* _Problem_
Write the entries below again, precisely as they appear.

* _Data shown_
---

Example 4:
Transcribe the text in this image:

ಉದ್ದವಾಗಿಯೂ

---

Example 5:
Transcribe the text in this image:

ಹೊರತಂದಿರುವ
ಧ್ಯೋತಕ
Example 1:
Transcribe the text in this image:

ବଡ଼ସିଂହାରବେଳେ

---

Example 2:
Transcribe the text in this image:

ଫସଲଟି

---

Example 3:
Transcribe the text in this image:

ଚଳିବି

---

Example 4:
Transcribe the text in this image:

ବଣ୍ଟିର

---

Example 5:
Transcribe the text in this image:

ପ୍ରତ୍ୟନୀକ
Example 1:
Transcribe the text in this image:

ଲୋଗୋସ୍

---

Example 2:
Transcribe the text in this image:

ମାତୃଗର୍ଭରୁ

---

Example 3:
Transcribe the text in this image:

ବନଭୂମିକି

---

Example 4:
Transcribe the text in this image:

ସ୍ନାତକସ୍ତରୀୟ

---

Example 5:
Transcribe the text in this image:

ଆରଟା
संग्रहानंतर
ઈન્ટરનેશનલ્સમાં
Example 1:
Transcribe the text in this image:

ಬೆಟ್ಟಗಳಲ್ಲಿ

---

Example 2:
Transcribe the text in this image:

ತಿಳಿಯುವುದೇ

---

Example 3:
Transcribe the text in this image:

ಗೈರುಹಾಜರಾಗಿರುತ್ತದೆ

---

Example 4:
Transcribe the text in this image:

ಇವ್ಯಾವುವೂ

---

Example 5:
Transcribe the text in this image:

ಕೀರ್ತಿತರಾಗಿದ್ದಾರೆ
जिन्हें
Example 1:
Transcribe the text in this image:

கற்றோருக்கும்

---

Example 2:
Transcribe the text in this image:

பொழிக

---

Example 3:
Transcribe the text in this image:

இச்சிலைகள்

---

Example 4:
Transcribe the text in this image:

* _Your solution_
---

Example 4:
Transcribe the text in this image:

ಉದ್ದವಾಗಿಯೂ

---

Example 5:
Transcribe the text in this image:

ಹೊರತಂದಿರುವ
ಧ್ಯೋತಕ
Example 1:
Transcribe the text in this image:

ବଡ଼ସିଂହାରବେଳେ

---

Example 2:
Transcribe the text in this image:

ଫସଲଟି

---

Example 3:
Transcribe the text in this image:

ଚଳିବି

---

Example 4:
Transcribe the text in this image:

ବଣ୍ଟିର

---

Example 5:
Transcribe the text in this image:

ପ୍ରତ୍ୟନୀକ
Example 1:
Transcribe the text in this image:

ଲୋଗୋସ୍

---

Example 2:
Transcribe the text in this image:

ମାତୃଗର୍ଭରୁ

---

Example 3:
Transcribe the text in this image:

ବନଭୂମିକି

---

Example 4:
Transcribe the text in this image:

ସ୍ନାତକସ୍ତରୀୟ

---

Example 5:
Transcribe the text in this image:

ଆରଟା
संग्रहानंतर
ઈન્ટરનેશનલ્સમાં
Example 1:
Transcribe the text in this image:

ಬೆಟ್ಟಗಳಲ್ಲಿ

---

Example 2:
Transcribe the text in this image:

ತಿಳಿಯುವುದೇ

---

Example 3:
Transcribe the text in this image:

ಗೈರುಹಾಜರಾಗಿರುತ್ತದೆ

---

Example 4:
Transcribe the text in this image:

ಇವ್ಯಾವುವೂ

---

Example 5:
Transcribe the text in this image:

ಕೀರ್ತಿತರಾಗಿದ್ದಾರೆ
जिन्हें
Example 1:
Transcribe the text in this image:

கற்றோருக்கும்

---

Example 2:
Transcribe the text in this image:

பொழிக

---

Example 3:
Transcribe the text in this image:

இச்சிலைகள்

---

Example 4:
Transcribe the text in this image:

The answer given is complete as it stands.